**Brief:** When you transcribe the entries, reproduce every character and exclude the images.

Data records
===============

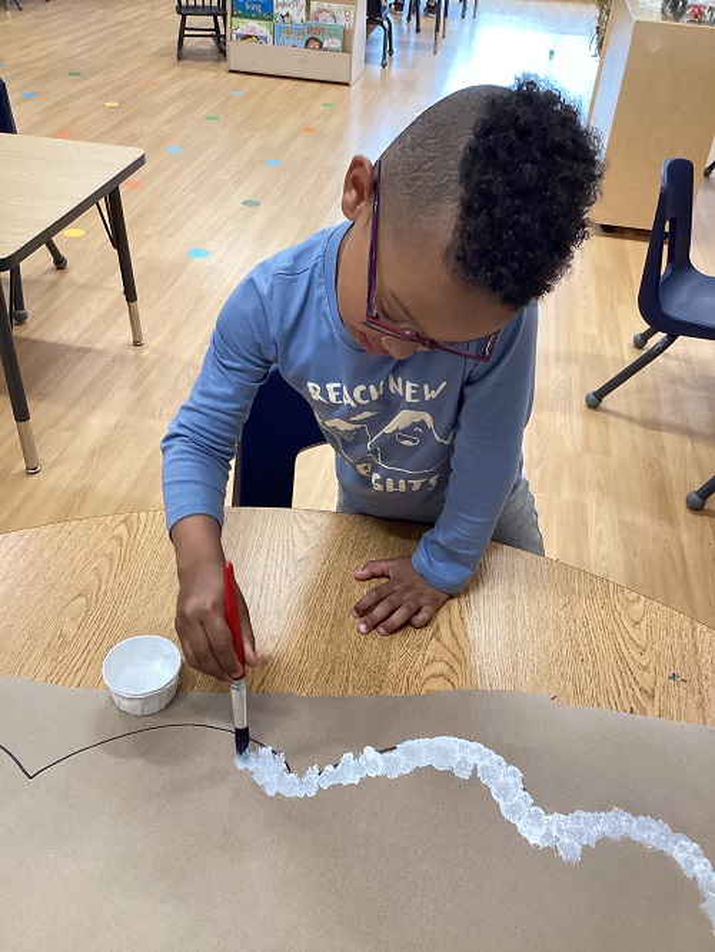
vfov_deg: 58.3
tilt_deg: -36.9
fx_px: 853
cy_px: 476
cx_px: 358
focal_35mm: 31
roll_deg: -3.9
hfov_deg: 45.5
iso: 100
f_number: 2.4
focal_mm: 3.3
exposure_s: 1/50
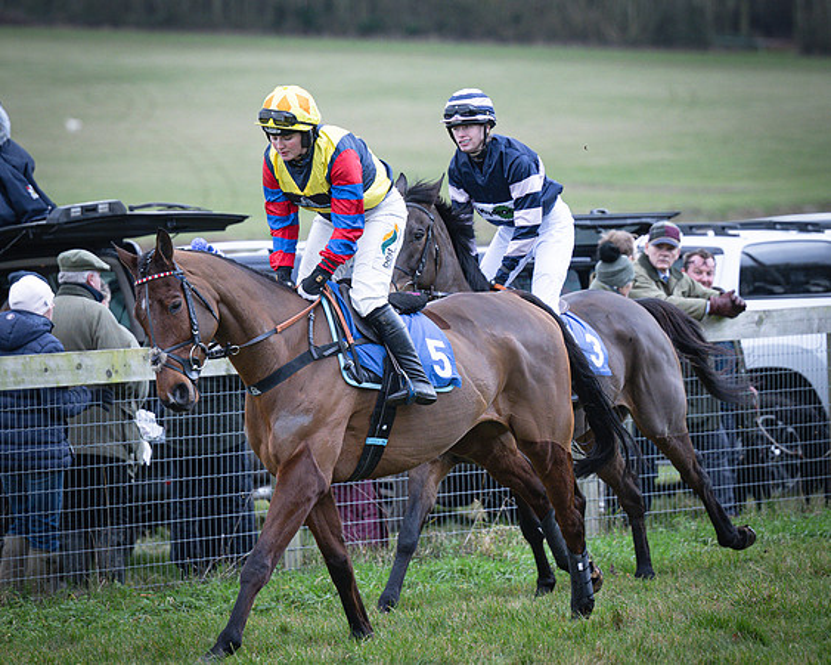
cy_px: 275
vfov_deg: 5.8
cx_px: 364
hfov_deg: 7.2
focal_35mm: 267
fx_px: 6568
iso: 800
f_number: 2.8
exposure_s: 1/1000
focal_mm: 135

===============

**Output for this task:**
vfov_deg: 58.3
tilt_deg: -36.9
fx_px: 853
cy_px: 476
cx_px: 358
focal_35mm: 31
roll_deg: -3.9
hfov_deg: 45.5
iso: 100
f_number: 2.4
focal_mm: 3.3
exposure_s: 1/50
cy_px: 275
vfov_deg: 5.8
cx_px: 364
hfov_deg: 7.2
focal_35mm: 267
fx_px: 6568
iso: 800
f_number: 2.8
exposure_s: 1/1000
focal_mm: 135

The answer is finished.